太ももの裏側やふくらはぎに、ボコボコと浮き出たような膨らみができていたり、網目状やクモの巣状に青黒い血管がうねっていないだろうか。もしそういった症状が見られたら、それは下肢静脈瘤の可能性が高い(詳細は前回記事「立ち仕事の多い人は注意 血管浮き出る『下肢静脈瘤』を参照)。
「下肢静脈瘤は40歳前後から発症する人が増え始める。マッサージを習慣にして自分の脚をよく観察してほしい」。こう話すのは、慶友会つくば血管センターの岩井武尚センター長。自己流でかまわないので、お風呂につかりながらマッサージし、下から上へと水分を上げ、同時にリンパの流れを作ろう。むくみを解消することが重要だという。
お風呂でのマッサージは、「水圧で脚の筋肉を刺激でき、下肢静脈瘤に効果がある」(岩井センター長)。「入浴するだけで、むくみ予防用の市販の着圧ソックスと同じ程度の圧がかかるので、静脈内の血液が心臓に戻りやすくなる」と堀江薬局代表で漢方薬剤師の堀江昭佳さんは話す。
かかとの上げ下げもお薦めだ。岩井センター長は、「かかとを上げ下げすることで、筋ポンプ作用のあるふくらはぎの筋肉を鍛えることができ、血流も良くなる」と言う。
立ち姿勢が難しい場合、あおむけになり、足首を前後、左右に動かすだけでも効果はある。「足を肩幅程度に広げ、前後に動かすときは、できるだけ大きくゆっくりつま先を動かす。左右に動かす際はかかとを床につけたまま、股関節を使って足全体を動かすようなイメージにすると行いやすい」(岩井センター長)
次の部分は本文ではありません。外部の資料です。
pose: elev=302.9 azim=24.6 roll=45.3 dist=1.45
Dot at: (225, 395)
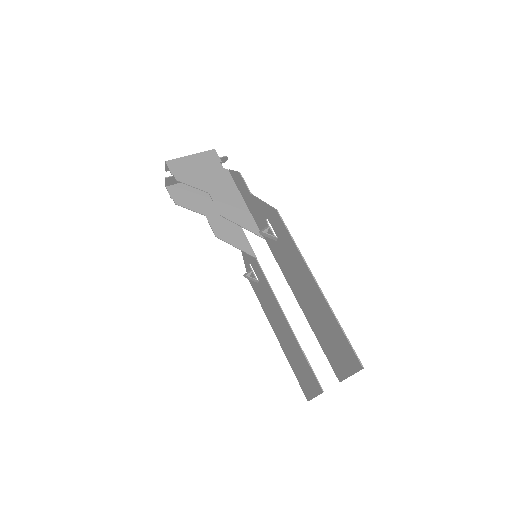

北青山Dクリニックの阿保義久院長によると、少し速めのウオーキングや水中を歩くこと、深呼吸も効果があるという。「大きく息を吸うだけでも、脚の静脈血を上昇させる効果を期待できる。横隔膜がしっかり上下するのを意識しながら大きく息を吸い込んで、吐いてを繰り返してほしい」(阿保院長)
同時に、日々の水分補給も大切だ。阿保院長は、「水分が足りないと血液の粘度が上がってしまい、スムーズに流れなくなる。水分が足りているかどうかは、皮膚が乾燥していないか、トイレが『遠く』なっていないか。これらに当てはまったら水分が足りていない証拠なので気をつけてほしい」と話す。
これらのセルフケアは下肢静脈瘤の予防や、下の写真(1)のような、表面に細い静脈が広がって見える段階で有効だ。写真(2)の段階からは、医療機関での治療が必要となる。
漢方でも下肢静脈瘤を予防できる
「漢方では下肢静脈瘤は、『お血』(おけつ)と『腎虚』(じんきょ)が重なって起きると考える」と堀江さん(注:「お血」の「お」は、やまいだれに於)。
お血は、血液がドロドロだったり、少なかったりすると血流が悪くなって流れず、たまる状態のことを指す。腎虚は下半身や生殖器を指す「腎」の働きが衰えること。「予防には婦宝当帰膠(ふほうとうきこう)という漢方薬がお薦め。補血と血行改善作用のある当帰(とうき)が入っている」という。